Just to not be redundant you can read about it here and about the third time I told someone my father was a child molester!

https://nomorevictim.wordpress.com/2010/09/04/the-third-time-i-told/

My sister and I moved to Arkansas for a little while after my Mom died.  And I was cold, weird cold.  I did not even cry at her funeral.  To be honest I was relieved I think.  I do not feel guilty about it either.  It was how I felt and I had good reason.  I was sad for my sister and brother.  They were still so young and needed a Mom.  I was especially sad for my sister because she saw my Mom die and she was the closest to our Mom.  But my sister was safe (or so I thought).

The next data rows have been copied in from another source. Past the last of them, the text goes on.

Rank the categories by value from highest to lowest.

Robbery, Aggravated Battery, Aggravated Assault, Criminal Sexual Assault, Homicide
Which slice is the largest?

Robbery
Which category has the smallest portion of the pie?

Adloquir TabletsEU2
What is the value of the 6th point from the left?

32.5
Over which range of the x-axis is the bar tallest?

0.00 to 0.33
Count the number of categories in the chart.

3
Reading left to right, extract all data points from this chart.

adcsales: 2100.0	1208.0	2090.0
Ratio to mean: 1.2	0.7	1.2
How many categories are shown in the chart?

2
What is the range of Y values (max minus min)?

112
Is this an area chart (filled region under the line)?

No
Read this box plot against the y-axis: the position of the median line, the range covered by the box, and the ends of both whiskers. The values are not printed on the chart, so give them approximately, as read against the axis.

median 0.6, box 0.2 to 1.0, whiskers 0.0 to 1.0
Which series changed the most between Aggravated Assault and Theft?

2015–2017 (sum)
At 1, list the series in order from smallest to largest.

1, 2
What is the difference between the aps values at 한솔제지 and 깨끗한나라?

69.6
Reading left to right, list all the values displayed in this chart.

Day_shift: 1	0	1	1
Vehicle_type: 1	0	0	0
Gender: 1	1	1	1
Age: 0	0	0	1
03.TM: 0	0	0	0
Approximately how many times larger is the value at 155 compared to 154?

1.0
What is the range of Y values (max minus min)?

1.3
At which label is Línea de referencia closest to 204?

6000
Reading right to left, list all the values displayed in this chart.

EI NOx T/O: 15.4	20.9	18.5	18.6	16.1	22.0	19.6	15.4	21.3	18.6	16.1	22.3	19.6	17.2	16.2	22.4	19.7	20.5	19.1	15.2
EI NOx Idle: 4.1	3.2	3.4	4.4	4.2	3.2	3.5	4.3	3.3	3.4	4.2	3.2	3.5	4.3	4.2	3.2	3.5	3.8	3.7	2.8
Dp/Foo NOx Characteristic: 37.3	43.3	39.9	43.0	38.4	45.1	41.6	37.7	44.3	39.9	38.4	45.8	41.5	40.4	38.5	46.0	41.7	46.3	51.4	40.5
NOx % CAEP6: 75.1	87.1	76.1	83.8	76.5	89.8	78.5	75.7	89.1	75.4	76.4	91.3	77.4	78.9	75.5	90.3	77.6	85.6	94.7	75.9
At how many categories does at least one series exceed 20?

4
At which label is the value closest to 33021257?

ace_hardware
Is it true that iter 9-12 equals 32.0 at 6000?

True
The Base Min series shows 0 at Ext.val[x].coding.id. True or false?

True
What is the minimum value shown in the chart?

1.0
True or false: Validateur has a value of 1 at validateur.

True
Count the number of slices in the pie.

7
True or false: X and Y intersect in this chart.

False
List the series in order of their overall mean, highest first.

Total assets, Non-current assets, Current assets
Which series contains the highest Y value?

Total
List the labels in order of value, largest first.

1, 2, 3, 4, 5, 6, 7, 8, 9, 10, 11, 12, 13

I did not live in Arkansas long.  Long enough to have sex for the second time.  Robert S.  I waited 3 years before venturing down that road again!  Part of it was I was sixteen!  And part of it was because I was hurting and I wanted to be loved.   And to be honest I felt loved and actually better.  Robert to this day is such a nice guy.  Not normal “mean guy”  for his age at the time.  He was so sweet. I think I loved him a little.  But my love was warped.  And was for many years to come!

I think this is when the sex = love thing began for me.  I used to believe every girl felt this way.  But now I think girls who are abused feel this way.

Sex = Love.  Withhold sex = withhold love!

And so it began, years of searching for love.  Years of not understanding how a guy could have sex with you and not love you. Years of weight problems, depression, heartache, suicidal feeling, worthlessness.